> [PROBLEM REQUIREMENTS]: Locate all lines in the data below that hold "above" and show them.

-- DATASET RECORDS follows --

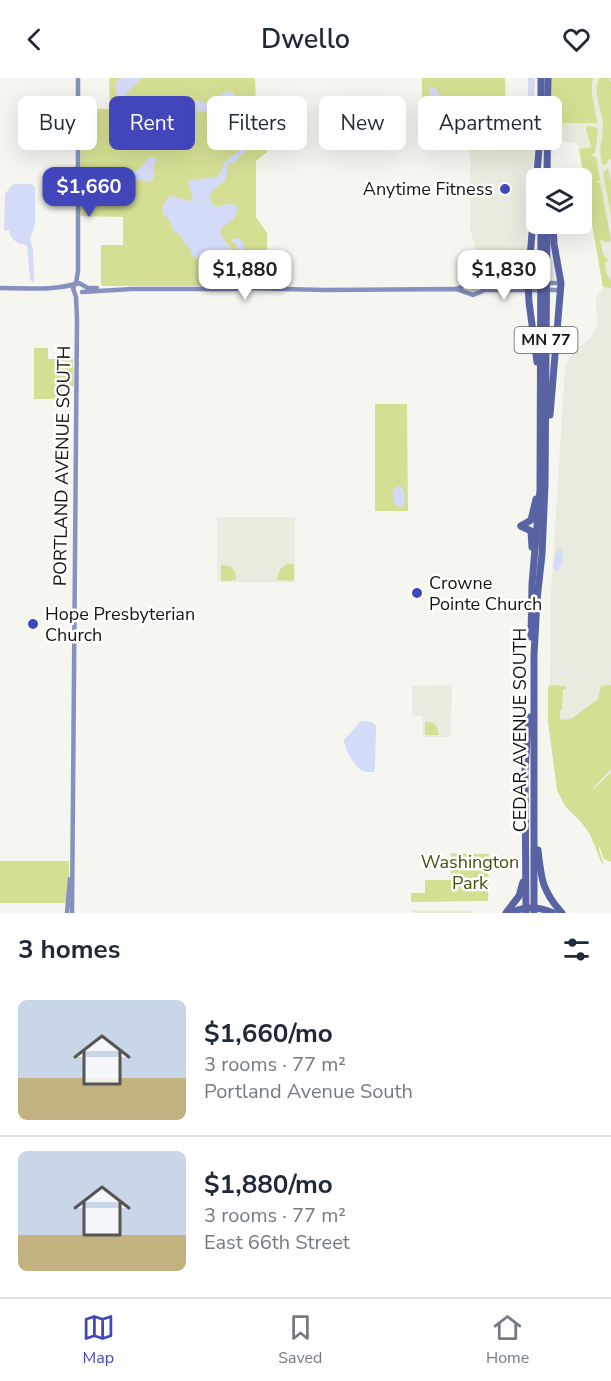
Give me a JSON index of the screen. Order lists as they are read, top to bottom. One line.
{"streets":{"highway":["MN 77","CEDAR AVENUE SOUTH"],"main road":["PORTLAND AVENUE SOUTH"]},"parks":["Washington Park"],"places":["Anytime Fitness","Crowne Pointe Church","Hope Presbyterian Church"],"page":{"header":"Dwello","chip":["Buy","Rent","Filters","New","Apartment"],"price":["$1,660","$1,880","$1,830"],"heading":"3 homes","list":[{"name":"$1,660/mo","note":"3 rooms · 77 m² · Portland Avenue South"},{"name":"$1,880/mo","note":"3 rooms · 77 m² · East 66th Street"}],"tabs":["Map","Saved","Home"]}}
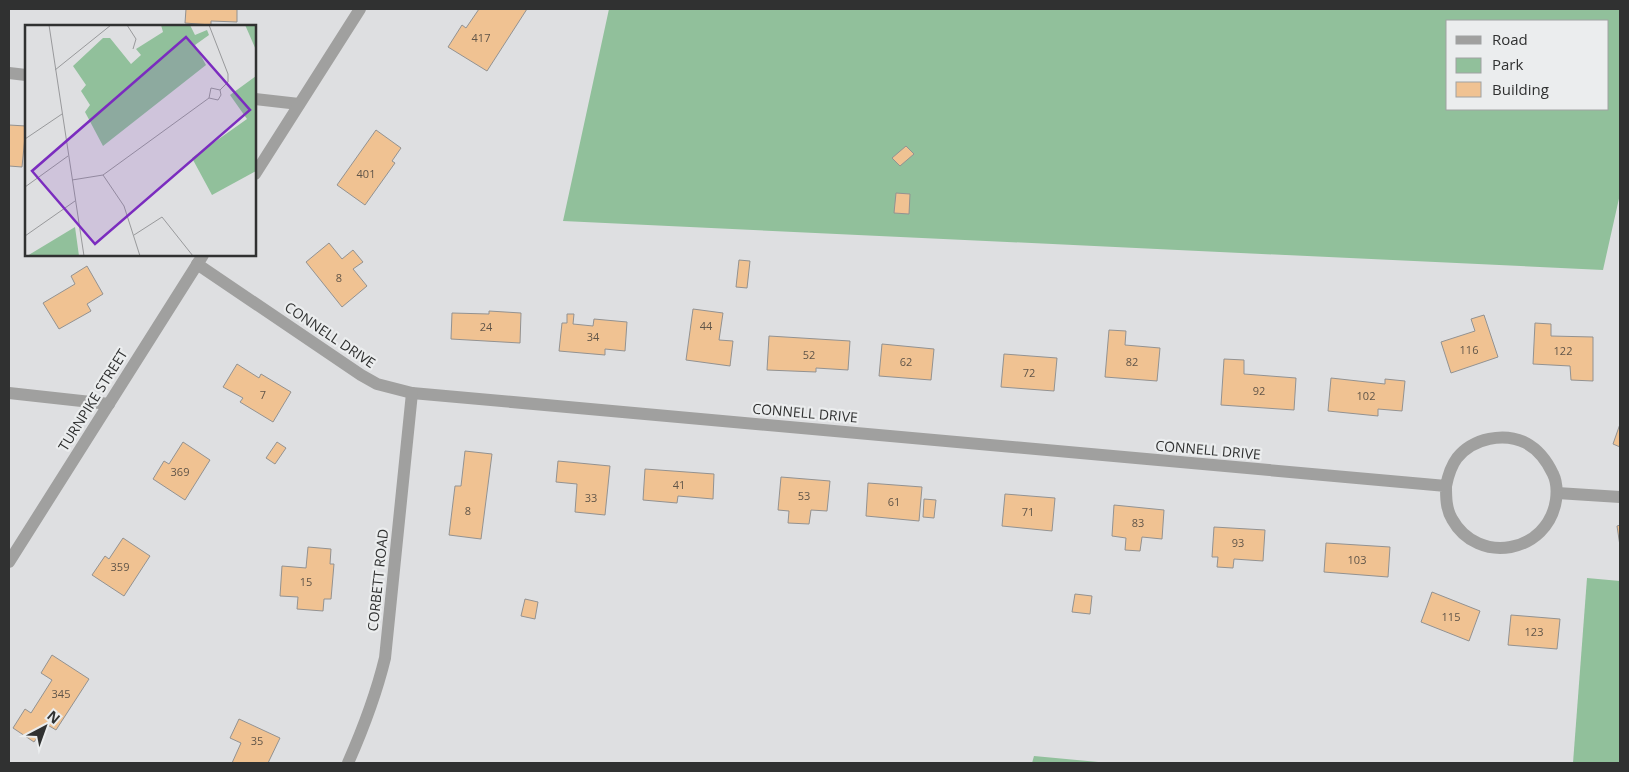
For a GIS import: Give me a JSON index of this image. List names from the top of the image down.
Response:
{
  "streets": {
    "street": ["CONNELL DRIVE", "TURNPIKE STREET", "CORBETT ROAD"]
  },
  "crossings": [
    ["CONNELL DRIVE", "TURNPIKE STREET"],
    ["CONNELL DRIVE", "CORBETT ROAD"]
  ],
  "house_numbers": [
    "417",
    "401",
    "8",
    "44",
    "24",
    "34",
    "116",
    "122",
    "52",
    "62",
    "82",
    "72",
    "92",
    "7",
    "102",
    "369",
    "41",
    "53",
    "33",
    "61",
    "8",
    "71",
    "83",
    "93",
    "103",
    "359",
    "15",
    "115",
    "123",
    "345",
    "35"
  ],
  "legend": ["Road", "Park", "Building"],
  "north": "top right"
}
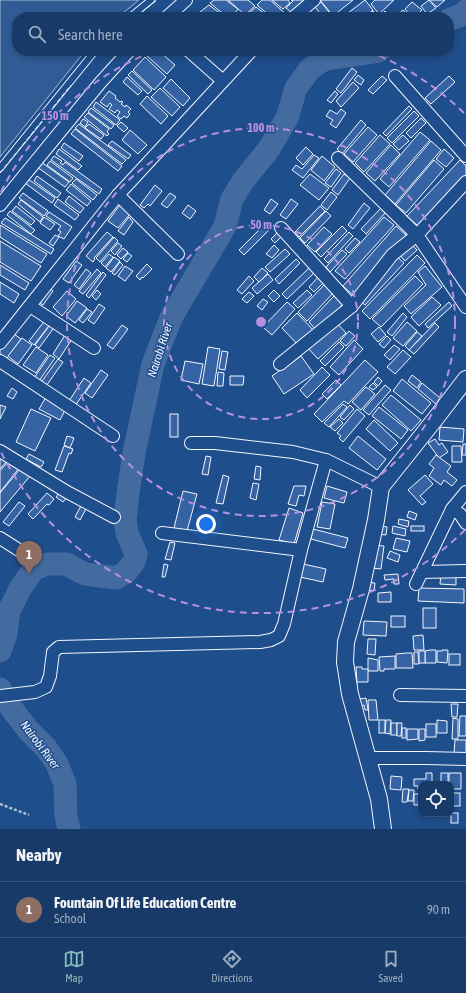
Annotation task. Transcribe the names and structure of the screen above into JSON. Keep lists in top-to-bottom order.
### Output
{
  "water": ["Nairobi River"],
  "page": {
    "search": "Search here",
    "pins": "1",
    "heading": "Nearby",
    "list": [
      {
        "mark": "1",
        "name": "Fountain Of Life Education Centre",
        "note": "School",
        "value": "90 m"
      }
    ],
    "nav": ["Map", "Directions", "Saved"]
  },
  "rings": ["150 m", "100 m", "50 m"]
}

-- DATASET RECORDS concluded --
-- DATASET RECORDS follows --

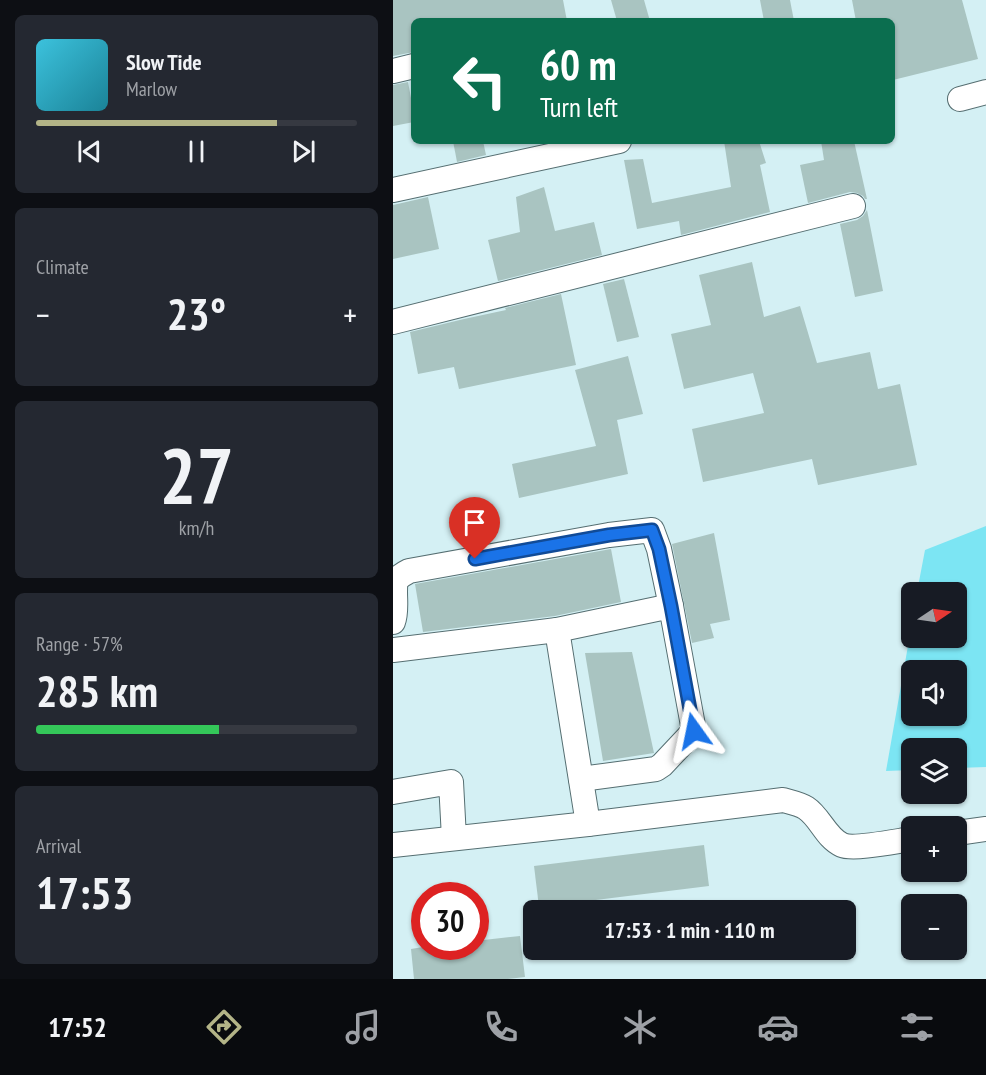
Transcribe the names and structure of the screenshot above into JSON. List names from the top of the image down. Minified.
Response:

-- DATASET RECORDS concluded --

> [YOUR RESPONSE]:
Annotation task. Transcribe the names and structure of the screen above into JSON. Keep lists in top-to-bottom order.
Transcribe the names and structure of the screenshot above into JSON. List names from the top of the image down. Minified.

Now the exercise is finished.